> _Dataset records_:
::::::::::

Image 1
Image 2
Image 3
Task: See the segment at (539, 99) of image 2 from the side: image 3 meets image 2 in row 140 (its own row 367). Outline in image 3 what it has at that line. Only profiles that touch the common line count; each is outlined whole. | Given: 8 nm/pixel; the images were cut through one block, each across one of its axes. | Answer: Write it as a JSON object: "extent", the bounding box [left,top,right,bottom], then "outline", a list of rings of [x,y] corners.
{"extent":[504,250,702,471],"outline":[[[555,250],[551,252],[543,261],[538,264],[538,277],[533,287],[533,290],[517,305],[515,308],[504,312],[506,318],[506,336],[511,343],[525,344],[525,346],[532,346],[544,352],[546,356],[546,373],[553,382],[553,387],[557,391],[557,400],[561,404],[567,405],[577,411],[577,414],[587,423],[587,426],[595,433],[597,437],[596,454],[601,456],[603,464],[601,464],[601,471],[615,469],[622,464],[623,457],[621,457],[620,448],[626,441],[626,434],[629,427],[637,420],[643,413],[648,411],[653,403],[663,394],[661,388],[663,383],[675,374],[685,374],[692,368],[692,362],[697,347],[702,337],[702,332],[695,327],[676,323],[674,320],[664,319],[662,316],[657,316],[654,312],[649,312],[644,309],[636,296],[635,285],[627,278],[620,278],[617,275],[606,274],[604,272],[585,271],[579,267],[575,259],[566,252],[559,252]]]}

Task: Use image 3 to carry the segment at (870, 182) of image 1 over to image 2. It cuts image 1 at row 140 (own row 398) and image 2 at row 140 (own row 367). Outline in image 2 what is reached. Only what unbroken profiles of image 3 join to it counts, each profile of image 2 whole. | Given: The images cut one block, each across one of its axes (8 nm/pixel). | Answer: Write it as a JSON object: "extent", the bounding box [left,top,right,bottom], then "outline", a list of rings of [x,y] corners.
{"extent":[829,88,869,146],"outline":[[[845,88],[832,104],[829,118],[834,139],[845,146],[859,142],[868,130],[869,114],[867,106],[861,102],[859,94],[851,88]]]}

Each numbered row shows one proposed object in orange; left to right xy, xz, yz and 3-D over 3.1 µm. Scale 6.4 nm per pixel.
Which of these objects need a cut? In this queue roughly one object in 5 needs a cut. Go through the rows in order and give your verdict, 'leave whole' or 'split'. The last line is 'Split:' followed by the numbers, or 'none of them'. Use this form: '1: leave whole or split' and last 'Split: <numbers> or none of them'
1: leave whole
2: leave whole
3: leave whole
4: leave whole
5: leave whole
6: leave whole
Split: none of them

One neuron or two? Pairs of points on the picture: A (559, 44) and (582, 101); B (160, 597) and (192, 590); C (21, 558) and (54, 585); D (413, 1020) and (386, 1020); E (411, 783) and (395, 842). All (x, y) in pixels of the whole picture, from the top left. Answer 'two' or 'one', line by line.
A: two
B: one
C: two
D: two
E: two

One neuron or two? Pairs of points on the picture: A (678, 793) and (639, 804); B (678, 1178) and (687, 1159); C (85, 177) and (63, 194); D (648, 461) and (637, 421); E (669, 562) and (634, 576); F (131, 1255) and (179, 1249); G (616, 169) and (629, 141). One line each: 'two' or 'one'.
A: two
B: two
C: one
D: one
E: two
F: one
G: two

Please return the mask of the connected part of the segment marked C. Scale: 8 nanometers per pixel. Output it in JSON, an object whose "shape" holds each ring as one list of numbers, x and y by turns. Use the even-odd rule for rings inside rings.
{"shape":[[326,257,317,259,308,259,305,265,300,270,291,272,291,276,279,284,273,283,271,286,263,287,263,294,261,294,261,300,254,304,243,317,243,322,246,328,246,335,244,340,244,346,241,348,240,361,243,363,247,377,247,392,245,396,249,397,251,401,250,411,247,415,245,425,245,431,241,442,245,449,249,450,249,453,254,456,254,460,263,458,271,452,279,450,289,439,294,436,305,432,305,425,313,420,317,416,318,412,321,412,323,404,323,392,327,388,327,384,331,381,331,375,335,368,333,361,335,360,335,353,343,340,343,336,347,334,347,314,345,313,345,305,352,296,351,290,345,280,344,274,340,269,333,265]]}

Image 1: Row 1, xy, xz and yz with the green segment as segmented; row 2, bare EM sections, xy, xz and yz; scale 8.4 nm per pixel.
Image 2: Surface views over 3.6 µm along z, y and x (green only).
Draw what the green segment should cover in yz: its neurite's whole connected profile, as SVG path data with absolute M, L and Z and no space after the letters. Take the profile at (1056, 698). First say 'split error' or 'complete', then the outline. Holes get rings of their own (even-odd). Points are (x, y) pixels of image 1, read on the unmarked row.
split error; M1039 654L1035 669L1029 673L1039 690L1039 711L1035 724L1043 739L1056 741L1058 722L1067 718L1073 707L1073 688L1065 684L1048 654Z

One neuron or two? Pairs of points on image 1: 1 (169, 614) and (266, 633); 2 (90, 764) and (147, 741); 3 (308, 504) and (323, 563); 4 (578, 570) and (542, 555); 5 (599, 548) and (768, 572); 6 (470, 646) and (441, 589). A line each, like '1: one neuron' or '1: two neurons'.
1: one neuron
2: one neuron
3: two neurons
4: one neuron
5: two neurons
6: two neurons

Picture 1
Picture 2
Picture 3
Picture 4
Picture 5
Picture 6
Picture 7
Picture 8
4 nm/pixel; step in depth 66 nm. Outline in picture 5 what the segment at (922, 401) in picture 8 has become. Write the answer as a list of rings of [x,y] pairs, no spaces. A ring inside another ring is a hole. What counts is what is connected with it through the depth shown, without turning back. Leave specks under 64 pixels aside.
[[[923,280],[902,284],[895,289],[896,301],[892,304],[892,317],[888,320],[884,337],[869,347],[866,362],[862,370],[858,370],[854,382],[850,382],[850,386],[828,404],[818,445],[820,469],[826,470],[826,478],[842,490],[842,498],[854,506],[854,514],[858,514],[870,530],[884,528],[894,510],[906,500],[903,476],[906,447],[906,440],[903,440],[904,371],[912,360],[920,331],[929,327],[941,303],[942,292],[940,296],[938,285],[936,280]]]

::::::::::

> _Problem to solve_:
Nothing is to be left out: set down all the records again exactly.

> _Answer to the problem_:
Image 1
Image 2
Image 3
Task: See the segment at (539, 99) of image 2 from the side: image 3 meets image 2 in row 140 (its own row 367). Outline in image 3 what it has at that line. Only profiles that touch the common line count; each is outlined whole. | Given: 8 nm/pixel; the images were cut through one block, each across one of its axes. | Answer: Write it as a JSON object: "extent", the bounding box [left,top,right,bottom], then "outline", a list of rings of [x,y] corners.
{"extent":[504,250,702,471],"outline":[[[555,250],[551,252],[543,261],[538,264],[538,277],[533,287],[533,290],[517,305],[515,308],[504,312],[506,318],[506,336],[511,343],[525,344],[525,346],[532,346],[544,352],[546,356],[546,373],[553,382],[553,387],[557,391],[557,400],[561,404],[567,405],[577,411],[577,414],[587,423],[587,426],[595,433],[597,437],[596,454],[601,456],[603,464],[601,464],[601,471],[615,469],[622,464],[623,457],[621,457],[620,448],[626,441],[626,434],[629,427],[637,420],[643,413],[648,411],[653,403],[663,394],[661,388],[663,383],[675,374],[685,374],[692,368],[692,362],[697,347],[702,337],[702,332],[695,327],[676,323],[674,320],[664,319],[662,316],[657,316],[654,312],[649,312],[644,309],[636,296],[635,285],[627,278],[620,278],[617,275],[606,274],[604,272],[585,271],[579,267],[575,259],[566,252],[559,252]]]}

Task: Use image 3 to carry the segment at (870, 182) of image 1 over to image 2. It cuts image 1 at row 140 (own row 398) and image 2 at row 140 (own row 367). Outline in image 2 what is reached. Only what unbroken profiles of image 3 join to it counts, each profile of image 2 whole. | Given: The images cut one block, each across one of its axes (8 nm/pixel). | Answer: Write it as a JSON object: "extent", the bounding box [left,top,right,bottom], then "outline", a list of rings of [x,y] corners.
{"extent":[829,88,869,146],"outline":[[[845,88],[832,104],[829,118],[834,139],[845,146],[859,142],[868,130],[869,114],[867,106],[861,102],[859,94],[851,88]]]}

Each numbered row shows one proposed object in orange; left to right xy, xz, yz and 3-D over 3.1 µm. Scale 6.4 nm per pixel.
Which of these objects need a cut? In this queue roughly one object in 5 needs a cut. Go through the rows in order and give your verdict, 'leave whole' or 'split'. The last line is 'Split:' followed by the numbers, or 'none of them'. Use this form: '1: leave whole or split' and last 'Split: <numbers> or none of them'
1: leave whole
2: leave whole
3: leave whole
4: leave whole
5: leave whole
6: leave whole
Split: none of them

One neuron or two? Pairs of points on the picture: A (559, 44) and (582, 101); B (160, 597) and (192, 590); C (21, 558) and (54, 585); D (413, 1020) and (386, 1020); E (411, 783) and (395, 842). All (x, y) in pixels of the whole picture, from the top left. Answer 'two' or 'one', line by line.
A: two
B: one
C: two
D: two
E: two

One neuron or two? Pairs of points on the picture: A (678, 793) and (639, 804); B (678, 1178) and (687, 1159); C (85, 177) and (63, 194); D (648, 461) and (637, 421); E (669, 562) and (634, 576); F (131, 1255) and (179, 1249); G (616, 169) and (629, 141). One line each: 'two' or 'one'.
A: two
B: two
C: one
D: one
E: two
F: one
G: two

Please return the mask of the connected part of the segment marked C. Scale: 8 nanometers per pixel. Output it in JSON, an object whose "shape" holds each ring as one list of numbers, x and y by turns. Use the even-odd rule for rings inside rings.
{"shape":[[326,257,317,259,308,259,305,265,300,270,291,272,291,276,279,284,273,283,271,286,263,287,263,294,261,294,261,300,254,304,243,317,243,322,246,328,246,335,244,340,244,346,241,348,240,361,243,363,247,377,247,392,245,396,249,397,251,401,250,411,247,415,245,425,245,431,241,442,245,449,249,450,249,453,254,456,254,460,263,458,271,452,279,450,289,439,294,436,305,432,305,425,313,420,317,416,318,412,321,412,323,404,323,392,327,388,327,384,331,381,331,375,335,368,333,361,335,360,335,353,343,340,343,336,347,334,347,314,345,313,345,305,352,296,351,290,345,280,344,274,340,269,333,265]]}

Image 1: Row 1, xy, xz and yz with the green segment as segmented; row 2, bare EM sections, xy, xz and yz; scale 8.4 nm per pixel.
Image 2: Surface views over 3.6 µm along z, y and x (green only).
Draw what the green segment should cover in yz: its neurite's whole connected profile, as SVG path data with absolute M, L and Z and no space after the letters. Take the profile at (1056, 698). First say 'split error' or 'complete', then the outline. Holes get rings of their own (even-odd). Points are (x, y) pixels of image 1, read on the unmarked row.
split error; M1039 654L1035 669L1029 673L1039 690L1039 711L1035 724L1043 739L1056 741L1058 722L1067 718L1073 707L1073 688L1065 684L1048 654Z

One neuron or two? Pairs of points on image 1: 1 (169, 614) and (266, 633); 2 (90, 764) and (147, 741); 3 (308, 504) and (323, 563); 4 (578, 570) and (542, 555); 5 (599, 548) and (768, 572); 6 (470, 646) and (441, 589). A line each, like '1: one neuron' or '1: two neurons'.
1: one neuron
2: one neuron
3: two neurons
4: one neuron
5: two neurons
6: two neurons

Picture 1
Picture 2
Picture 3
Picture 4
Picture 5
Picture 6
Picture 7
Picture 8
4 nm/pixel; step in depth 66 nm. Outline in picture 5 what the segment at (922, 401) in picture 8 has become. Write the answer as a list of rings of [x,y] pairs, no spaces. A ring inside another ring is a hole. What counts is what is connected with it through the depth shown, without turning back. Leave specks under 64 pixels aside.
[[[923,280],[902,284],[895,289],[896,301],[892,304],[892,317],[888,320],[884,337],[869,347],[866,362],[862,370],[858,370],[854,382],[850,382],[850,386],[828,404],[818,445],[820,469],[826,470],[826,478],[842,490],[842,498],[854,506],[854,514],[858,514],[870,530],[884,528],[894,510],[906,500],[903,476],[906,447],[906,440],[903,440],[904,371],[912,360],[920,331],[929,327],[941,303],[942,292],[940,296],[938,285],[936,280]]]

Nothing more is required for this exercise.